[Start of Attachment]
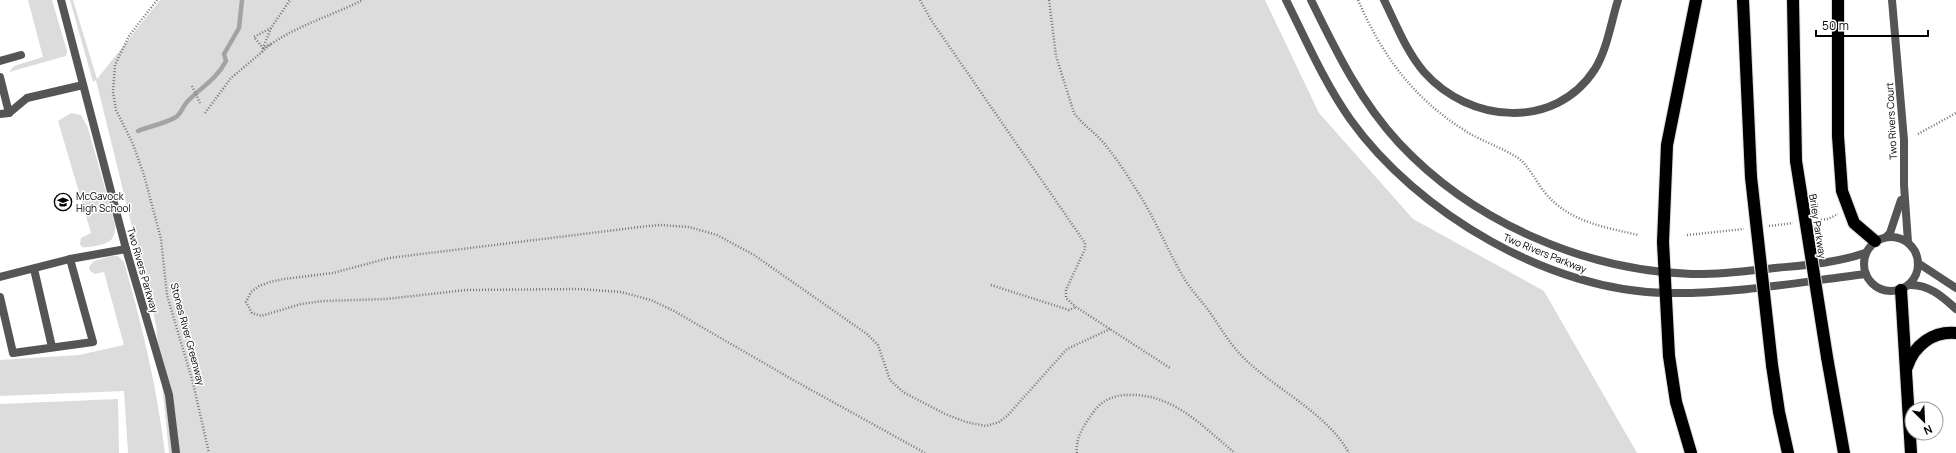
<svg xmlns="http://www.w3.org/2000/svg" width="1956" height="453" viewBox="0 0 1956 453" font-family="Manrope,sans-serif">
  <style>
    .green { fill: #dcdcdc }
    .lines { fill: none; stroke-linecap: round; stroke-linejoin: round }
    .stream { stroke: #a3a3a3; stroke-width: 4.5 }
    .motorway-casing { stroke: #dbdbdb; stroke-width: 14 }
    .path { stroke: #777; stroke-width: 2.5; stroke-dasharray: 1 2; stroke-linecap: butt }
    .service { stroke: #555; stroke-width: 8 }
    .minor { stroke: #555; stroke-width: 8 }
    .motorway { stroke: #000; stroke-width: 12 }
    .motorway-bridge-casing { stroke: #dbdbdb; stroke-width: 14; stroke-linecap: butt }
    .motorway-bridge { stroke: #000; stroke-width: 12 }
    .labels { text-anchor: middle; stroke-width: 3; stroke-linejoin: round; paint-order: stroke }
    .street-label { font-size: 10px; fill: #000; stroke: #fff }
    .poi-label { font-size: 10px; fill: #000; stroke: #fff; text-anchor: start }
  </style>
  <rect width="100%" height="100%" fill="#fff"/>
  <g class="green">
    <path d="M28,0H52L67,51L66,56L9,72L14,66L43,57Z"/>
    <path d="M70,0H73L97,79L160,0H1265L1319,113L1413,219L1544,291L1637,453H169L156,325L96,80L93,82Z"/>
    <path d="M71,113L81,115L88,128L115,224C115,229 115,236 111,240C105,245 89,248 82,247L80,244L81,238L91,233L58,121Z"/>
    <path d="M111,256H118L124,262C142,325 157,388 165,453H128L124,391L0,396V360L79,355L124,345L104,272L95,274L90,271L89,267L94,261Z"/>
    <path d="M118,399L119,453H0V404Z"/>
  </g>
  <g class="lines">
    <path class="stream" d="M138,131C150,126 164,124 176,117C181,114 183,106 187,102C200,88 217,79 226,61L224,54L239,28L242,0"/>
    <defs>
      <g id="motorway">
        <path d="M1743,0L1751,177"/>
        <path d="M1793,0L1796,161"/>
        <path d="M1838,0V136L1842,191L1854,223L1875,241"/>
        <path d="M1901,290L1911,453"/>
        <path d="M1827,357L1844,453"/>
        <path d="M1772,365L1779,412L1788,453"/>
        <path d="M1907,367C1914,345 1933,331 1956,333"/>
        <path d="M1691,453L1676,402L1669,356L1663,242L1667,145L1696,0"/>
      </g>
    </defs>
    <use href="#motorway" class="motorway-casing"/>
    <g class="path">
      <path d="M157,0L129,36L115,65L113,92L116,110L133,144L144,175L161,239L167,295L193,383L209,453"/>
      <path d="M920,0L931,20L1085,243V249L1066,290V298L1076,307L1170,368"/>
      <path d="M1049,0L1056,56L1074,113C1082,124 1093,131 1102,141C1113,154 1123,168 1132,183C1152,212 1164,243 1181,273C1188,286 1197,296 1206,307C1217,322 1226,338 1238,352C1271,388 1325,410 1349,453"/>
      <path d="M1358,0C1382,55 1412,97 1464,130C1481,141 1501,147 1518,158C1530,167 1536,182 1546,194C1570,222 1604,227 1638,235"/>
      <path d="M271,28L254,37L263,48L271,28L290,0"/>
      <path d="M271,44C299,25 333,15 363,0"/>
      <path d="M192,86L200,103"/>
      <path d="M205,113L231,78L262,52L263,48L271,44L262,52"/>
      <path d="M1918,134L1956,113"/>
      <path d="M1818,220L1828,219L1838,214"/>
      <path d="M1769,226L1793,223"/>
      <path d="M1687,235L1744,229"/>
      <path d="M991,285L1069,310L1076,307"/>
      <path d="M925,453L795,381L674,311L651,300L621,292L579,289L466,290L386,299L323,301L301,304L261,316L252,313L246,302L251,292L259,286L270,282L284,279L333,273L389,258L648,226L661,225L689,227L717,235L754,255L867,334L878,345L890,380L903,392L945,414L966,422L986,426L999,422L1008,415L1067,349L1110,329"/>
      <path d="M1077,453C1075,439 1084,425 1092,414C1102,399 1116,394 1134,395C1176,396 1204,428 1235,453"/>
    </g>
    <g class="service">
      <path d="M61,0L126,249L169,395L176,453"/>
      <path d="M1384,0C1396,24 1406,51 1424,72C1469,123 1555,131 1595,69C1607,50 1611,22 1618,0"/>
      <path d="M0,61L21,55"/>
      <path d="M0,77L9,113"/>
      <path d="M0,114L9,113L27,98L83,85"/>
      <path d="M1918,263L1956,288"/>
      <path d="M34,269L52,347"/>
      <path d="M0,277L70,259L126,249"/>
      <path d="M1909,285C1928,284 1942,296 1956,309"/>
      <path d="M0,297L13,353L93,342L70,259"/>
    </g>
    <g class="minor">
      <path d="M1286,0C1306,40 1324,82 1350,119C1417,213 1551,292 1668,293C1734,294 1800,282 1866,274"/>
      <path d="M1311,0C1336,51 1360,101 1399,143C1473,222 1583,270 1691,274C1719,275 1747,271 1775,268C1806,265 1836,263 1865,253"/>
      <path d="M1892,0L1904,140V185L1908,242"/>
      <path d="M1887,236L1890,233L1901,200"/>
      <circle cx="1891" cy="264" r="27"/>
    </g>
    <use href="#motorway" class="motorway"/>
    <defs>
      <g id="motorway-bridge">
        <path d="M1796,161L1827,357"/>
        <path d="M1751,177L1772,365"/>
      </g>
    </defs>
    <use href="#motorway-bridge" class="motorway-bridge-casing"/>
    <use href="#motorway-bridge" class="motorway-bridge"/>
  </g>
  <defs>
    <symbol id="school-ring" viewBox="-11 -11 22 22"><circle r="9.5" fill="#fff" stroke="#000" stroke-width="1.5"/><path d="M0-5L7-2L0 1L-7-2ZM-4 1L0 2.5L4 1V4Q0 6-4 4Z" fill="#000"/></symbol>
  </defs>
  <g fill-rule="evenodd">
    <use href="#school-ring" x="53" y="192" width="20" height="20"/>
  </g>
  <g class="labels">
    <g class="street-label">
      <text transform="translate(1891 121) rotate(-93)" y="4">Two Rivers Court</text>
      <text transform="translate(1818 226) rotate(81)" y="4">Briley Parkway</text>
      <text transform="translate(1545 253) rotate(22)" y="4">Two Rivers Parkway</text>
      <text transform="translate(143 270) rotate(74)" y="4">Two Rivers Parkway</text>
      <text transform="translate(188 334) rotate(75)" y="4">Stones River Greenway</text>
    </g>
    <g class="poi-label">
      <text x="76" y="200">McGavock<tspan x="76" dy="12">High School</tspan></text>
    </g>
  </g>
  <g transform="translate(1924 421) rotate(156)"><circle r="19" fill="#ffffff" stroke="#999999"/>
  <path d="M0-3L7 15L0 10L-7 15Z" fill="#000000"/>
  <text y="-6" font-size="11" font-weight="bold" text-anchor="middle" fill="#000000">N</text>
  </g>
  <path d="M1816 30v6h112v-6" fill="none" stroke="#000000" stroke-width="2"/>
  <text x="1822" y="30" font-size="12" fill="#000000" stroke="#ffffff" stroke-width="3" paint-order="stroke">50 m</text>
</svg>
[End of Attachment]
Write the material out again exactly. Do not include the pictures.

<svg xmlns="http://www.w3.org/2000/svg" width="1956" height="453" viewBox="0 0 1956 453" font-family="Manrope,sans-serif">
  <style>
    .green { fill: #dcdcdc }
    .lines { fill: none; stroke-linecap: round; stroke-linejoin: round }
    .stream { stroke: #a3a3a3; stroke-width: 4.5 }
    .motorway-casing { stroke: #dbdbdb; stroke-width: 14 }
    .path { stroke: #777; stroke-width: 2.5; stroke-dasharray: 1 2; stroke-linecap: butt }
    .service { stroke: #555; stroke-width: 8 }
    .minor { stroke: #555; stroke-width: 8 }
    .motorway { stroke: #000; stroke-width: 12 }
    .motorway-bridge-casing { stroke: #dbdbdb; stroke-width: 14; stroke-linecap: butt }
    .motorway-bridge { stroke: #000; stroke-width: 12 }
    .labels { text-anchor: middle; stroke-width: 3; stroke-linejoin: round; paint-order: stroke }
    .street-label { font-size: 10px; fill: #000; stroke: #fff }
    .poi-label { font-size: 10px; fill: #000; stroke: #fff; text-anchor: start }
  </style>
  <rect width="100%" height="100%" fill="#fff"/>
  <g class="green">
    <path d="M28,0H52L67,51L66,56L9,72L14,66L43,57Z"/>
    <path d="M70,0H73L97,79L160,0H1265L1319,113L1413,219L1544,291L1637,453H169L156,325L96,80L93,82Z"/>
    <path d="M71,113L81,115L88,128L115,224C115,229 115,236 111,240C105,245 89,248 82,247L80,244L81,238L91,233L58,121Z"/>
    <path d="M111,256H118L124,262C142,325 157,388 165,453H128L124,391L0,396V360L79,355L124,345L104,272L95,274L90,271L89,267L94,261Z"/>
    <path d="M118,399L119,453H0V404Z"/>
  </g>
  <g class="lines">
    <path class="stream" d="M138,131C150,126 164,124 176,117C181,114 183,106 187,102C200,88 217,79 226,61L224,54L239,28L242,0"/>
    <defs>
      <g id="motorway">
        <path d="M1743,0L1751,177"/>
        <path d="M1793,0L1796,161"/>
        <path d="M1838,0V136L1842,191L1854,223L1875,241"/>
        <path d="M1901,290L1911,453"/>
        <path d="M1827,357L1844,453"/>
        <path d="M1772,365L1779,412L1788,453"/>
        <path d="M1907,367C1914,345 1933,331 1956,333"/>
        <path d="M1691,453L1676,402L1669,356L1663,242L1667,145L1696,0"/>
      </g>
    </defs>
    <use href="#motorway" class="motorway-casing"/>
    <g class="path">
      <path d="M157,0L129,36L115,65L113,92L116,110L133,144L144,175L161,239L167,295L193,383L209,453"/>
      <path d="M920,0L931,20L1085,243V249L1066,290V298L1076,307L1170,368"/>
      <path d="M1049,0L1056,56L1074,113C1082,124 1093,131 1102,141C1113,154 1123,168 1132,183C1152,212 1164,243 1181,273C1188,286 1197,296 1206,307C1217,322 1226,338 1238,352C1271,388 1325,410 1349,453"/>
      <path d="M1358,0C1382,55 1412,97 1464,130C1481,141 1501,147 1518,158C1530,167 1536,182 1546,194C1570,222 1604,227 1638,235"/>
      <path d="M271,28L254,37L263,48L271,28L290,0"/>
      <path d="M271,44C299,25 333,15 363,0"/>
      <path d="M192,86L200,103"/>
      <path d="M205,113L231,78L262,52L263,48L271,44L262,52"/>
      <path d="M1918,134L1956,113"/>
      <path d="M1818,220L1828,219L1838,214"/>
      <path d="M1769,226L1793,223"/>
      <path d="M1687,235L1744,229"/>
      <path d="M991,285L1069,310L1076,307"/>
      <path d="M925,453L795,381L674,311L651,300L621,292L579,289L466,290L386,299L323,301L301,304L261,316L252,313L246,302L251,292L259,286L270,282L284,279L333,273L389,258L648,226L661,225L689,227L717,235L754,255L867,334L878,345L890,380L903,392L945,414L966,422L986,426L999,422L1008,415L1067,349L1110,329"/>
      <path d="M1077,453C1075,439 1084,425 1092,414C1102,399 1116,394 1134,395C1176,396 1204,428 1235,453"/>
    </g>
    <g class="service">
      <path d="M61,0L126,249L169,395L176,453"/>
      <path d="M1384,0C1396,24 1406,51 1424,72C1469,123 1555,131 1595,69C1607,50 1611,22 1618,0"/>
      <path d="M0,61L21,55"/>
      <path d="M0,77L9,113"/>
      <path d="M0,114L9,113L27,98L83,85"/>
      <path d="M1918,263L1956,288"/>
      <path d="M34,269L52,347"/>
      <path d="M0,277L70,259L126,249"/>
      <path d="M1909,285C1928,284 1942,296 1956,309"/>
      <path d="M0,297L13,353L93,342L70,259"/>
    </g>
    <g class="minor">
      <path d="M1286,0C1306,40 1324,82 1350,119C1417,213 1551,292 1668,293C1734,294 1800,282 1866,274"/>
      <path d="M1311,0C1336,51 1360,101 1399,143C1473,222 1583,270 1691,274C1719,275 1747,271 1775,268C1806,265 1836,263 1865,253"/>
      <path d="M1892,0L1904,140V185L1908,242"/>
      <path d="M1887,236L1890,233L1901,200"/>
      <circle cx="1891" cy="264" r="27"/>
    </g>
    <use href="#motorway" class="motorway"/>
    <defs>
      <g id="motorway-bridge">
        <path d="M1796,161L1827,357"/>
        <path d="M1751,177L1772,365"/>
      </g>
    </defs>
    <use href="#motorway-bridge" class="motorway-bridge-casing"/>
    <use href="#motorway-bridge" class="motorway-bridge"/>
  </g>
  <defs>
    <symbol id="school-ring" viewBox="-11 -11 22 22"><circle r="9.5" fill="#fff" stroke="#000" stroke-width="1.5"/><path d="M0-5L7-2L0 1L-7-2ZM-4 1L0 2.5L4 1V4Q0 6-4 4Z" fill="#000"/></symbol>
  </defs>
  <g fill-rule="evenodd">
    <use href="#school-ring" x="53" y="192" width="20" height="20"/>
  </g>
  <g class="labels">
    <g class="street-label">
      <text transform="translate(1891 121) rotate(-93)" y="4">Two Rivers Court</text>
      <text transform="translate(1818 226) rotate(81)" y="4">Briley Parkway</text>
      <text transform="translate(1545 253) rotate(22)" y="4">Two Rivers Parkway</text>
      <text transform="translate(143 270) rotate(74)" y="4">Two Rivers Parkway</text>
      <text transform="translate(188 334) rotate(75)" y="4">Stones River Greenway</text>
    </g>
    <g class="poi-label">
      <text x="76" y="200">McGavock<tspan x="76" dy="12">High School</tspan></text>
    </g>
  </g>
  <g transform="translate(1924 421) rotate(156)"><circle r="19" fill="#ffffff" stroke="#999999"/>
  <path d="M0-3L7 15L0 10L-7 15Z" fill="#000000"/>
  <text y="-6" font-size="11" font-weight="bold" text-anchor="middle" fill="#000000">N</text>
  </g>
  <path d="M1816 30v6h112v-6" fill="none" stroke="#000000" stroke-width="2"/>
  <text x="1822" y="30" font-size="12" fill="#000000" stroke="#ffffff" stroke-width="3" paint-order="stroke">50 m</text>
</svg>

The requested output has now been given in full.